2. The dossiers which the regulators and advisory committees examine, in the process of coming to decisions on GM consents, are filled with 'advocacy science' assembled (and manipulated) with the specific purpose of demonstrating lack of harm. The dossiers are not peer-reviewed. If the applicants for consent commission any studies which might trigger off health or environmental concerns, they simply leave them out of their dossiers. All sorts of techniques are used to portray matters in the best possible light, including data aggregation, the use of redundant and insensitive measurement techniques, the use of inappropriate statistical analyses, and experimental design which masks rather than reveals physiological or environmental damage.

3. Large parts of these dossiers are unavailable for public scrutiny, because the GM corporations routinely ask for (and obtain) 'commercial in confidence' dispensations from the EC and the regulatory bodies. This means that timely peer review of critical data and conclusions is impossible unless lengthy appeals are undertaken in order to access the removed or blanked-out pages. EFSA connives in the blanking out of large sections of material that cannot possibly have any negative impact upon the commercial interests of the GM plant breeders.

4. Most of the science contained in the GM dossiers is strictly non- replicable, and may therefore be fraudulent. There is no way of knowing, since the GM corporations routinely block genuinely independent research by refusing to supply GM reference materials, seeds and meal for bona fide researchers and laboratories. So experiments cannot be replicated or improved, data sets and results cannot be checked, and conclusions cannot be questioned. This is an affront to scientific ethics, and yet the regulators and the advisory bodies refuse to do anything about it. Nobody -- not even EFSA -- should ever accept experiments which cannot be repeated and results that cannot be verified.

5. A considerable amount of the effort that goes into the production of GM dossiers and supporting material is devoted to proving that a GM variety is 'substantially equivalent' to the non-GN variety from which it was bred. This is a nonsensical and meaningless term which has no scientific validity -- and yet the regulators and the advisory bodies believe in it as an article of faith.

Having examined the workings of EFSA, and its decisions, for some years, I am convinced that its processes are deeply flawed, that it examines and approves much science that could well be fraudulent, and that its conclusions are often at fault. NGOs have accused EFSA's GM Panel on more than one occasion of placing the public at risk, and of criminal negligence. It appears to have forgotten that the key Directives to which it is supposed to work have enshrined within them the application of the Precautionary Principle.

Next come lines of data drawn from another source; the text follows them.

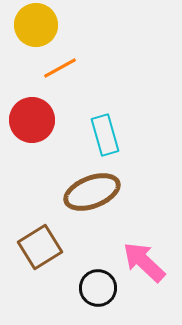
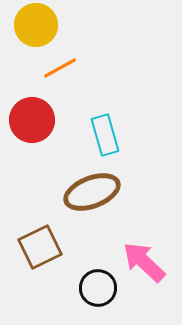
brown square: rotated 6 degrees clockwise
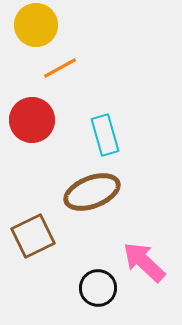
brown square: moved 7 px left, 11 px up
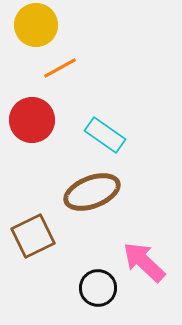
cyan rectangle: rotated 39 degrees counterclockwise
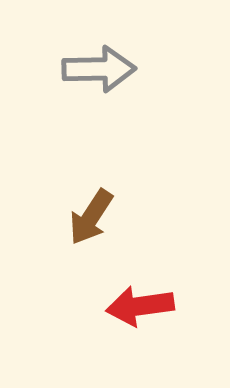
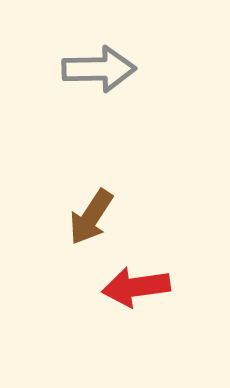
red arrow: moved 4 px left, 19 px up
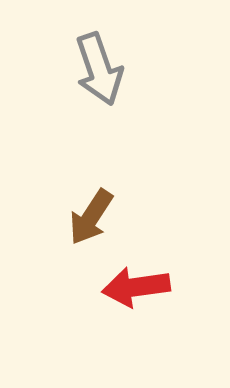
gray arrow: rotated 72 degrees clockwise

Perhaps, dear Editor, you assume that EFSA operates in a state of scientific grace and that Commissioner Dimas is involved in grubby politics, bowing under pressure from an ill-informed and emotional public? Think again. Commissioner Dimas has perhaps stumbled upon something many of us have known for a very long time -- that the EFSA advice he receives is not worth the paper it is written on. If EFSA wants to convince us otherwise, it had better start now, by addressing the five issues raised above.